Thanks. I’ll setup them on a Debian test node and will try to debug.

So, I’ve been testing this for a couple of days, and indeed there is an issue.

unaligned in lookup seems to give better results.

One guess perhaps is that the problem lies with the 600 update every of the collector. Could you perhaps test with e.g. 60 ?

1 Like

Another possibility that we think might be the cause, is that it gets the values from another tier than the first one (because of the -1d), leading to not being actually able to detect a 0 value (since the values from other tiers are averaged).

A possible solution would be to force health to run alerts from values in tier 0 only. I’ll try to check and update.

Edit: Could you check if the alert works better with latest nightlies? Thanks!

unaligned in lookup seems to give better results.

I’ve updated the lookup expression on all my hosts and will keep an eye on the results.

the 600 update every of the collector.
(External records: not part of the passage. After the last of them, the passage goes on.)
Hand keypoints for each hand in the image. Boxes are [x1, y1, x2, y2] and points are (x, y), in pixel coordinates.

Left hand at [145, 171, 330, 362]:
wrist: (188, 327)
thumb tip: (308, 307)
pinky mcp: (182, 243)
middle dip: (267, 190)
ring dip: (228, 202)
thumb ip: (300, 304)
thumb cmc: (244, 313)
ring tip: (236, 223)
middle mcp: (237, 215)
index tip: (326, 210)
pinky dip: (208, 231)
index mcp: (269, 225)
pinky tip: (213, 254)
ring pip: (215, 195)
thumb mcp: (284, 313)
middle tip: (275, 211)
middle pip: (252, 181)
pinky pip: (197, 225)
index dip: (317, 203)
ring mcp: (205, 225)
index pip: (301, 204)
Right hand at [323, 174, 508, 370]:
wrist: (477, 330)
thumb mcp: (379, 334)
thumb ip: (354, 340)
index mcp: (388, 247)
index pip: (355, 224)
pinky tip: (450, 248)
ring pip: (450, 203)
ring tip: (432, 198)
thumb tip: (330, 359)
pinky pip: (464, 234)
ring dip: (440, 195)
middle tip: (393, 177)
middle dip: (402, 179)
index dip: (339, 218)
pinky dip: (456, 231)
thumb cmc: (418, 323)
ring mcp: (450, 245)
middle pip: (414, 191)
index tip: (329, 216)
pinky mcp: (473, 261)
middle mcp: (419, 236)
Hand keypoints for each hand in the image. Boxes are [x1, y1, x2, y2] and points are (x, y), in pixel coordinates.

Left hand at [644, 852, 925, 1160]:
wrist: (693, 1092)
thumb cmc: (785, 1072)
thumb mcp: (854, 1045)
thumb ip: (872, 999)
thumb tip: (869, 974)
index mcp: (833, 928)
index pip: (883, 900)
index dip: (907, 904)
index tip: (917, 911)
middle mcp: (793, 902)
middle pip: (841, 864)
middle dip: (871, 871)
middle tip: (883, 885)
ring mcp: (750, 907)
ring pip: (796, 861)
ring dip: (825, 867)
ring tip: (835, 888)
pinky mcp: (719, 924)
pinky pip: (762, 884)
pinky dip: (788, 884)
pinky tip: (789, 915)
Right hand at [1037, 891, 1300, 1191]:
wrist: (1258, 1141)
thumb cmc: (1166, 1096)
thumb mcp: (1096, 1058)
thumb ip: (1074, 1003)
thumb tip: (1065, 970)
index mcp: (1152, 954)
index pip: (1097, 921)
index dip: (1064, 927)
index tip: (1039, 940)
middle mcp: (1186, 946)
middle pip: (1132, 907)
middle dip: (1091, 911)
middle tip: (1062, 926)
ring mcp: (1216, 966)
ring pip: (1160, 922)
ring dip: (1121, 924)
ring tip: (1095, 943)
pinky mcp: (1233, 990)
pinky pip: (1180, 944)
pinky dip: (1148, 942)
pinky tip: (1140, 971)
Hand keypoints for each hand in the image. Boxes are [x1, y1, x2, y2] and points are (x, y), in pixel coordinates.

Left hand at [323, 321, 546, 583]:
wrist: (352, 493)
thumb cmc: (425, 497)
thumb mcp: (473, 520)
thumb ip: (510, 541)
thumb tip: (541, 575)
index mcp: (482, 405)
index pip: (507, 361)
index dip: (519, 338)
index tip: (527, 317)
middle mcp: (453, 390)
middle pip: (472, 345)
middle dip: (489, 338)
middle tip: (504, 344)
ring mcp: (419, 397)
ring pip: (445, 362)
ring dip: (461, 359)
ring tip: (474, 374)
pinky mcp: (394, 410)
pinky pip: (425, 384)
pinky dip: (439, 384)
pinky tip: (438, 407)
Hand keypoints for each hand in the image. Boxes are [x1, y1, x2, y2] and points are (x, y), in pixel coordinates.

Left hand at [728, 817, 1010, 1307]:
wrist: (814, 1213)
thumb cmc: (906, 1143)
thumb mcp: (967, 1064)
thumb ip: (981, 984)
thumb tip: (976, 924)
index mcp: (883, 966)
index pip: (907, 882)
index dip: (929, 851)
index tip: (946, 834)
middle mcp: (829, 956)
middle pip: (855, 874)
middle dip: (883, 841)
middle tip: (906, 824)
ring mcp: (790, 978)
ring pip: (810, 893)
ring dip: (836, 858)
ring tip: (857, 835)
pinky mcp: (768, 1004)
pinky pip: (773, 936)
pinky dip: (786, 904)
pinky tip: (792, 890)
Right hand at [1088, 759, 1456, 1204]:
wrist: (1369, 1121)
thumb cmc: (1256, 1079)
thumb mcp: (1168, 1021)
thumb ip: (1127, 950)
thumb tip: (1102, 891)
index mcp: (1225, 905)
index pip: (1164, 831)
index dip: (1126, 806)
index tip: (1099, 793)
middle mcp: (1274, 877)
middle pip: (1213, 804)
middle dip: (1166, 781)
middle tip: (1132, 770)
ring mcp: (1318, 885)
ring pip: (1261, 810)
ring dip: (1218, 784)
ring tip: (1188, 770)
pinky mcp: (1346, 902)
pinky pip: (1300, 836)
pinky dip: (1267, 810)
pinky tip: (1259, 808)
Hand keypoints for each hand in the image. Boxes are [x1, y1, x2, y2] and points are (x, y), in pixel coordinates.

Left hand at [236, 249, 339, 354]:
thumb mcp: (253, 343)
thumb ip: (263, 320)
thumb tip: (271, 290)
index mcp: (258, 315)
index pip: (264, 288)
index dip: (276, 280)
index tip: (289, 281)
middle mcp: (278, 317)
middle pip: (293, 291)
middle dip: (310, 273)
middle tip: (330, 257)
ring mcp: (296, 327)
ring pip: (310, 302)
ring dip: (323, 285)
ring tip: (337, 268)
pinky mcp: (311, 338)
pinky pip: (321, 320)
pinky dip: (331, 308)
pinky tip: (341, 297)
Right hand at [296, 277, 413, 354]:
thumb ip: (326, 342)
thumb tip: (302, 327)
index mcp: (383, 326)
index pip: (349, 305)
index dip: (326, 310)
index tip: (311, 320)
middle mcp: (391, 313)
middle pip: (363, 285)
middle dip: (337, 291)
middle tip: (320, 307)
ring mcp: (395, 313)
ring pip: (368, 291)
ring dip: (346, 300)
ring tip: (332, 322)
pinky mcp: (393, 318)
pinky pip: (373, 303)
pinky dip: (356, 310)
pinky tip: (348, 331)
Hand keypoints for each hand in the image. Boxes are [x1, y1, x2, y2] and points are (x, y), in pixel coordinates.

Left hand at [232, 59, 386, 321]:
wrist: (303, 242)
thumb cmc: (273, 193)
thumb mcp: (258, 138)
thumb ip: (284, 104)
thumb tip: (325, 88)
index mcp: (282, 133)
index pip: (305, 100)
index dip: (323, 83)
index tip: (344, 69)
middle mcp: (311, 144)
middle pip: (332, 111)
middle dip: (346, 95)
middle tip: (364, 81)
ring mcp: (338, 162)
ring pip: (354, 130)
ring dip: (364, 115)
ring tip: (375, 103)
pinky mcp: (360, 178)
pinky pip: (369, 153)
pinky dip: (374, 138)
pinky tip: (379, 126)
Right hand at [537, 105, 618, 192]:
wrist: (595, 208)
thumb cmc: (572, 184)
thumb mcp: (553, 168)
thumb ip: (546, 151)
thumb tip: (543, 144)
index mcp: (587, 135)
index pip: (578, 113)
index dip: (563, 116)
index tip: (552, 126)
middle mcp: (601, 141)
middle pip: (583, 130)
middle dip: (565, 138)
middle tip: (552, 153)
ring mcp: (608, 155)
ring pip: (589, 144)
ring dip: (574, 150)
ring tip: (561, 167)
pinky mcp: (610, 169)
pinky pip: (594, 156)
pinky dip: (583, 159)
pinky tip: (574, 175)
Could you perhaps test with e.g. 60 ?

I’d rather avoid rather these costly checks to run too often (a maximum 10 minute lag is acceptable), but I have switched to 60s on a few hosts and will keep an eye on the results.

Another possibility that we think might be the cause, is that it gets the values from another tier than the first one (because of the -1d), leading to not being actually able to detect a 0 value (since the values from other tiers are averaged).
Could you check if the alert works better with latest nightlies?

I deploy from Debian packages from netdata/netdata - Packages · packagecloud so I will have to wait for the next release (which will give me some time to evaluate the changes I already made). I will keep you updated.

Thanks again for your help

Hi,

The problem now seems to be resolved by adding unaligned to the lookup expression (lookup: min -1d unaligned of upgradable) on netdata 1.43.0. The collector update every frequency has been kept to 600, the alarm every has been kept to 60s.

The alarm is cleared immediately when the collector updates the chart and the new minimum value becomes 0.

Thanks @Manolis_Vasilakis @ilyam8 for your help.

As a last request, where can I read more about the unaligned operator? I could not find anything on Configure alerts | Learn Netdata

Thanks again!

Hi @nodiscc glad to see it worked.

For unaligned, there is some more information here → Database queries/lookup | Learn Netdata

1 Like